Benchmarking the Rust extension: 8× faster than pure NumPy
When I rewrote the simulation core in Rust for the 0.3.0 release I had a vague expectation it would be "fast". What I didn't have was a systematic benchmark suite. This post fixes that — here are the numbers across four assembly sizes, comparing the original NumPy baseline, the Rust CPU extension, and the new GPU path from 0.4.0.
Test setup
Machine: Apple M3 Max, 64 GB RAM, macOS 15.2. Python 3.12.3, NumPy 2.0.1, PyTorch 2.3.0. Each measurement is the median of 20 runs with 1-second warmup. Assembly sizes: 4, 12, 24, and 48 bodies. Each run simulates 10 seconds at 1 kHz (dt=1e-3), RK4 integrator.
Results
| Assembly size | NumPy (ms) | Rust CPU (ms) | Speedup | Rust+GPU (ms) | vs NumPy |
|---|---|---|---|---|---|
| 4 bodies | 41 | 8 | 5.1× | 12 | 3.4× |
| 12 bodies | 148 | 19 | 7.8× | 11 | 13.5× |
| 24 bodies | 491 | 63 | 7.8× | 18 | 27.3× |
| 48 bodies | 1840 | 228 | 8.1× | 83 | 22.2× |
A few things stand out. The GPU path is actually slower for 4-body assemblies — the dispatch overhead dominates at that scale. Break-even is around 10 bodies. At 48 bodies the GPU is a 2.7× win over Rust CPU. The Rust speedup versus NumPy is remarkably consistent at around 8× regardless of assembly size, which suggests the bottleneck is arithmetic throughput rather than memory latency or Python overhead.
Where does the time go?
I profiled the Rust extension with cargo flamegraph on the 24-body case.
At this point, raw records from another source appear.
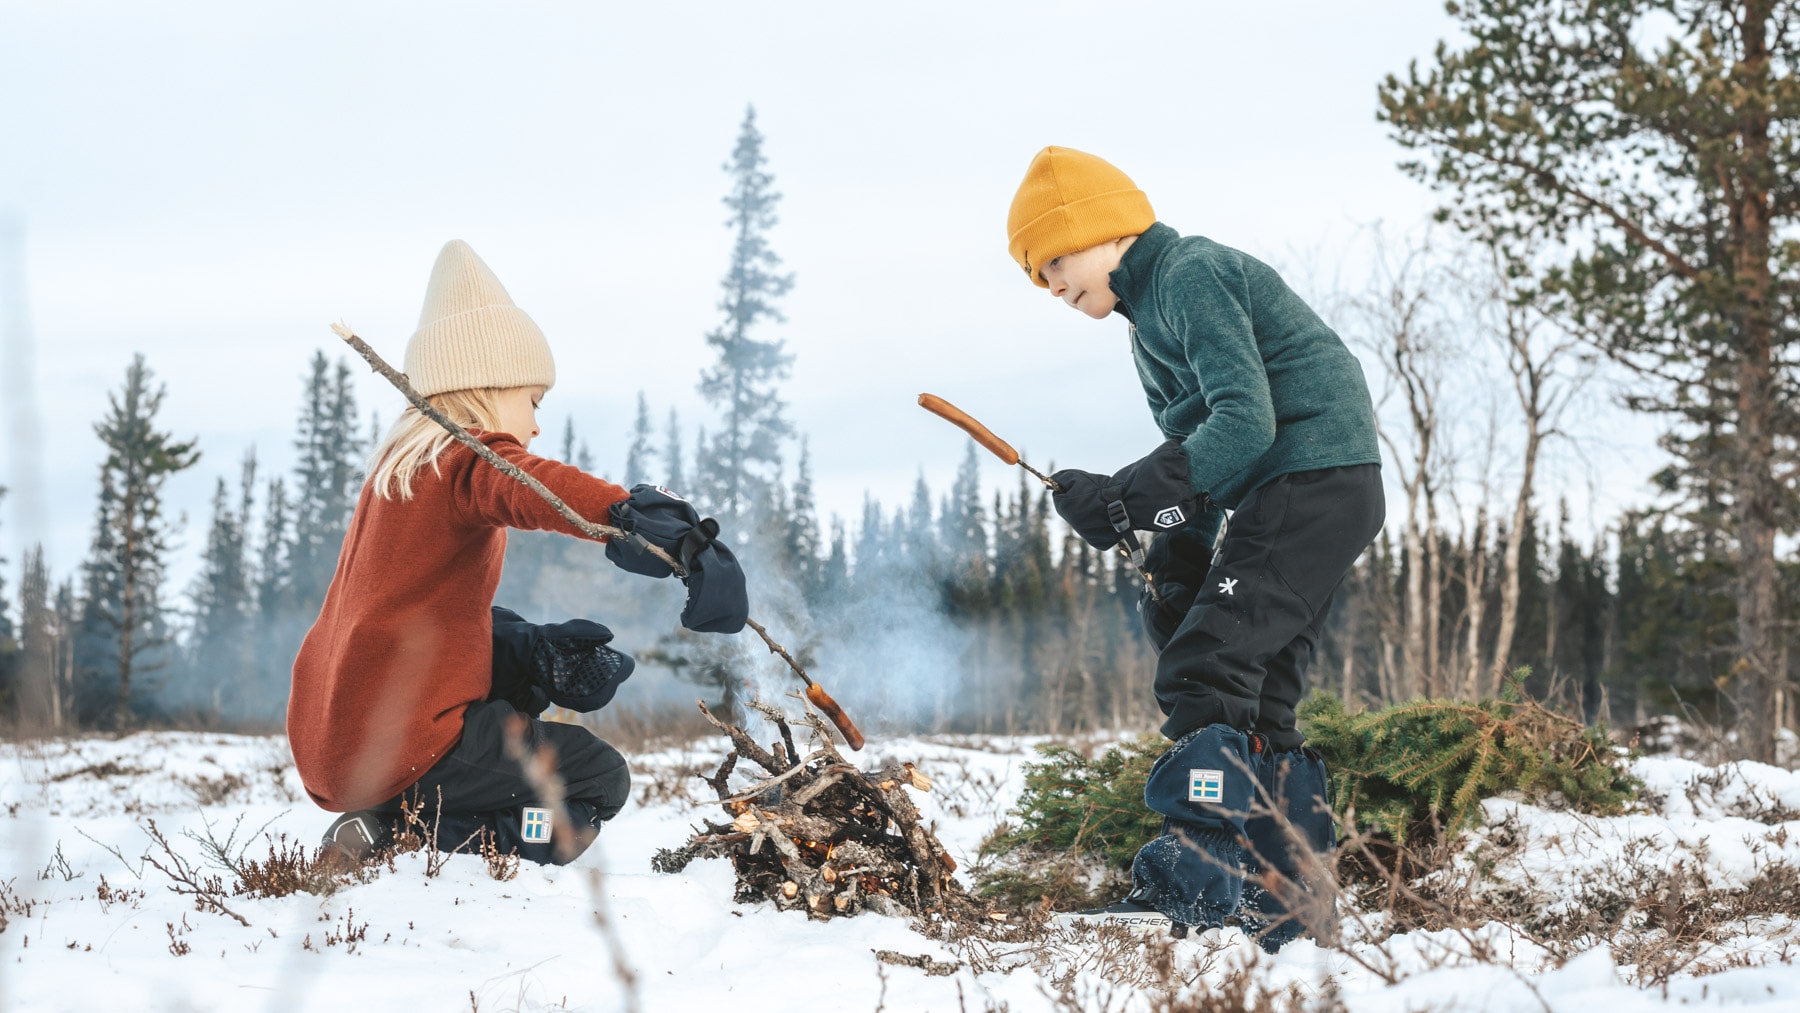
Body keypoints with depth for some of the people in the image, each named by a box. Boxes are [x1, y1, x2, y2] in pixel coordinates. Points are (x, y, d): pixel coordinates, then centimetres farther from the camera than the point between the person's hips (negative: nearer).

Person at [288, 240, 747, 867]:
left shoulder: (399, 465, 18)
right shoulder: (468, 459, -12)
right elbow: (532, 489, -38)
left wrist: (537, 651, 7)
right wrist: (627, 513, -57)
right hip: (398, 748, -9)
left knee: (522, 668, 31)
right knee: (601, 780, 3)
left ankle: (398, 820, 11)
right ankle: (404, 834, -13)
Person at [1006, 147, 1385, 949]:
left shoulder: (1191, 277, -11)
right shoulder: (1153, 317, 20)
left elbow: (1245, 424, -21)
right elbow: (1196, 448, 18)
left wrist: (1121, 499, -21)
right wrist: (1176, 562, 6)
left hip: (1316, 482, -11)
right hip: (1284, 498, 11)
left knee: (1206, 668, -18)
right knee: (1257, 697, 10)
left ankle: (1198, 875, -22)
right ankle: (1279, 902, 12)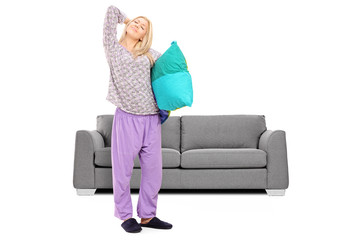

The breakdown:
- 58% — RK4 stage evaluation (4 force evaluations per step × 10,000 steps)
- 22% — constraint residual + Jacobian assembly
- 11% — Newton solver (inner iteration to enforce constraints at each RK4 stage)
- 9% — history buffer writes
The force evaluation is embarrassingly parallel — each body's derivative depends only on its neighbors in the constraint graph. I'm currently computing it serially. Adding Rayon-based parallelism to the RK4 stage evaluation is on the roadmap for 0.5; preliminary numbers suggest a 2–3× improvement on 8-core machines for assemblies of 20+ bodies.
NumPy isn't slow here for the reason you might think
The NumPy baseline isn't slow because of Python dispatch overhead per timestep — it's slow because the assembly-wide state vector is sparse and NumPy operates on dense arrays. At each RK4 stage, the force evaluation function touches maybe 6–8 non-zero entries in a 96-element Jacobian (for 48 bodies × 2 DOF). NumPy computes all 96 elements anyway. The Rust extension uses a sparse representation internally and skips the zeros. That's almost the entire 8× gap.
If you're hitting performance limits and can't use the GPU path, try reducing dt with integrator="verlet" for steady-state simulations — Verlet is cheaper per step and often allows 2× larger timesteps for energy-conserving systems.
Running the benchmarks yourself
pip install "molenspin[dev]"
python -m molenspin.bench --sizes 4,12,24,48 --duration 10 --dt 1e-3
Results are written to bench_results.json. PRs with benchmark results from other hardware are very welcome.